Task inputs ::

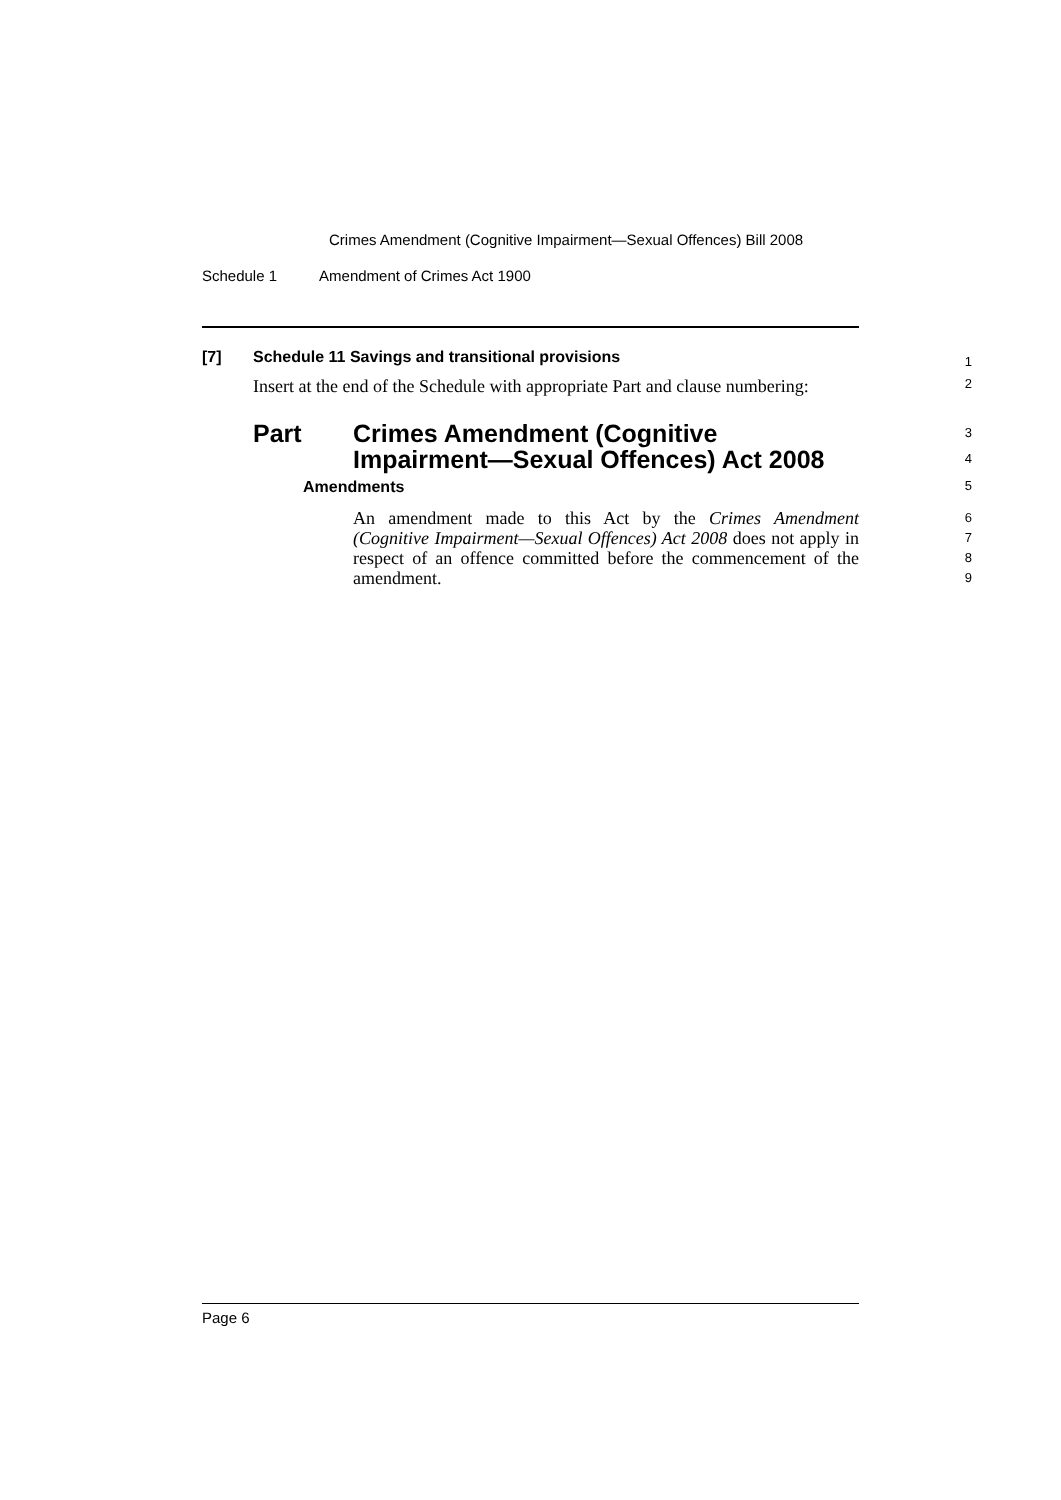Crimes Amendment (Cognitive Impairment—Sexual Offences) Bill 2008
Schedule 1 Amendment of Crimes Act 1900
[7] Schedule 11 Savings and transitional provisions
1
Insert at the end of the Schedule with appropriate Part and clause numbering:
2
Part Crimes Amendment (Cognitive
Impairment—Sexual Offences) Act 2008
3
4
Amendments
5
An amendment made to this Act by the Crimes Amendment (Cognitive Impairment—Sexual Offences) Act 2008 does not apply in respect of an offence committed before the commencement of the amendment.
6
7
8
9
Page 6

About this exercise :: Drop every picture from the data, then output all the rest exactly.

Expected answer ::
Crimes Amendment (Cognitive Impairment—Sexual Offences) Bill 2008
Schedule 1 Amendment of Crimes Act 1900
[7] Schedule 11 Savings and transitional provisions
1
Insert at the end of the Schedule with appropriate Part and clause numbering:
2
Part Crimes Amendment (Cognitive
Impairment—Sexual Offences) Act 2008
3
4
Amendments
5
An amendment made to this Act by the Crimes Amendment (Cognitive Impairment—Sexual Offences) Act 2008 does not apply in respect of an offence committed before the commencement of the amendment.
6
7
8
9
Page 6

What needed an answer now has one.